- Direction 1: According to the text about Scotscraig Golfing Club, who was the first recorded winner of the Gold Medal competition?

Scotscraig Golfing Club

Club information
- Established: 1817
- Website: scotscraiggolfingclub.com
- Designed by: Davie Robertson; Old Tom Morris; James Braid (1923)
- Par: 71
- Length: 6,669 yards

= Scotscraig Golf Club =

Scotscraig Golfing Club is a golf club located in Tayport, Fife, Scotland, on the southern shore of the Firth of Tay. Founded in 1817 by members of The Society of St Andrews Golfers—the body that subsequently became The Royal and Ancient Golf Club of St Andrews—it is one of the oldest golf clubs in the world. The course measures 6,669 yards from the back tees to a par of 71 and occupies a hybrid of heathland and links terrain approximately 16 kilometres (10 miles) north of St Andrews.

The course has served as a Final Qualifying venue for The Open Championship on six occasions between 1984 and 2010, in conjunction with Opens held at the Old Course at St Andrews, and hosted the Scottish PGA Championship in 2023 and 2025.

== History ==

Golf at Scotscraig dates to 1817, when members of The Society of St Andrews Golfers established a course at Tayport on land belonging to William Dalgleish of Scotscraig. The earliest layout was associated with Davie Robertson and later modified by Old Tom Morris. A Gold Medal competition has been contested continuously since 1818; the first recorded winner was Captain Playfair, who later became Sir Hugh Lyon Playfair, Provost of St Andrews and captain of the R&A.

- Stored data:
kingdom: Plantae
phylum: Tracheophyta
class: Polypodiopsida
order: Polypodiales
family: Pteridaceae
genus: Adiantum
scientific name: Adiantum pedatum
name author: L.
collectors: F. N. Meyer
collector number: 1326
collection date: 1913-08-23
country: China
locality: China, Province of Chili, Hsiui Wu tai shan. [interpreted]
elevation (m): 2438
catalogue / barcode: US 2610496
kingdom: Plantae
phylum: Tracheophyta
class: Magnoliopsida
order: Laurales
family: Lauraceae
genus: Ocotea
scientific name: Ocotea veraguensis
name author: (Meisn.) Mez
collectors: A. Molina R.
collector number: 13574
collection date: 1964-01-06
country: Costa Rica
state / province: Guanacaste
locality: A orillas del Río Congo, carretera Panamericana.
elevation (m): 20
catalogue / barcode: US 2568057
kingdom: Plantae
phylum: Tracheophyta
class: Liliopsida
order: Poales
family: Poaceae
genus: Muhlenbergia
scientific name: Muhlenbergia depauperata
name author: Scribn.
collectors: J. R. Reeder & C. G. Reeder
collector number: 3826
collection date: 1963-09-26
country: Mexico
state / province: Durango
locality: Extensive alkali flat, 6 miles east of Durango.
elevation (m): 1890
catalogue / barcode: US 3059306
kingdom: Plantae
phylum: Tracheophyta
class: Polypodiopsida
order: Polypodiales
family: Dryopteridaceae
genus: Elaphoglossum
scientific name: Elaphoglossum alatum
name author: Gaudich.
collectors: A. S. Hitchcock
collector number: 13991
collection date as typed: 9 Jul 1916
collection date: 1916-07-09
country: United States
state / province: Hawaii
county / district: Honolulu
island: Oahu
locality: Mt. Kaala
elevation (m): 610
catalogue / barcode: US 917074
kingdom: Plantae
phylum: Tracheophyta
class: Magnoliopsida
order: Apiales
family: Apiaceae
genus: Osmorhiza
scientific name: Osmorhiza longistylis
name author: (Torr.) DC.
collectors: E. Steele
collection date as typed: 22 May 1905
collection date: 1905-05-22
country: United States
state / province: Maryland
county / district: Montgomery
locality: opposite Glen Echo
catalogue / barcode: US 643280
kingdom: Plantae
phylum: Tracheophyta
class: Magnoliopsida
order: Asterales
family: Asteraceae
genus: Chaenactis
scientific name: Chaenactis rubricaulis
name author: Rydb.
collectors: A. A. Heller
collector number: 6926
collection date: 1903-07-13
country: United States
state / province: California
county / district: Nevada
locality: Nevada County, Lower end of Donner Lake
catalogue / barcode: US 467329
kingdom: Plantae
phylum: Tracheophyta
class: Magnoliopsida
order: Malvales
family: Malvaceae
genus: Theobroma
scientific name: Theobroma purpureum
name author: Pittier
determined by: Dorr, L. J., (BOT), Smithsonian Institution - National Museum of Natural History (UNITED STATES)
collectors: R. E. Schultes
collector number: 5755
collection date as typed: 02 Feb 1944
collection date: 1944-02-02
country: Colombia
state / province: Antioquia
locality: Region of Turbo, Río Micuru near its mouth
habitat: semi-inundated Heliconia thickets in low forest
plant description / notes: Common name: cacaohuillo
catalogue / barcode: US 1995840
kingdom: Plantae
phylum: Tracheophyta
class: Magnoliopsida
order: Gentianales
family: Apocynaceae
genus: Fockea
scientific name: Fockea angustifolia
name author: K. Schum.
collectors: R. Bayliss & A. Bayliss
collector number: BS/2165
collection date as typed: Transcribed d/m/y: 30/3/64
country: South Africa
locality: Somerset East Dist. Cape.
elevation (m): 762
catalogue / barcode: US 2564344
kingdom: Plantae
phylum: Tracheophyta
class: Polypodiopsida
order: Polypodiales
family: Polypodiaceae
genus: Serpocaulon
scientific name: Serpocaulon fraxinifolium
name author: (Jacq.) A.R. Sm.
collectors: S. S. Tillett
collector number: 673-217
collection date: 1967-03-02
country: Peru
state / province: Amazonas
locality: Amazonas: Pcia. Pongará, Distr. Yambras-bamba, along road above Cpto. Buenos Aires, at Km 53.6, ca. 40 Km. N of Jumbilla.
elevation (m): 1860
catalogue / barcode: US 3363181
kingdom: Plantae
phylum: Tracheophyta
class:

- Direction 2: In the herbarium sheet entries, copy out the lines from the one containing "locality: A orillas" up to and including the one containing "elevation (m): 1890".

- Answer 1: Captain Playfair, who later became Sir Hugh Lyon Playfair.

- Answer 2:
locality: A orillas del Río Congo, carretera Panamericana.
elevation (m): 20
catalogue / barcode: US 2568057
kingdom: Plantae
phylum: Tracheophyta
class: Liliopsida
order: Poales
family: Poaceae
genus: Muhlenbergia
scientific name: Muhlenbergia depauperata
name author: Scribn.
collectors: J. R. Reeder & C. G. Reeder
collector number: 3826
collection date: 1963-09-26
country: Mexico
state / province: Durango
locality: Extensive alkali flat, 6 miles east of Durango.
elevation (m): 1890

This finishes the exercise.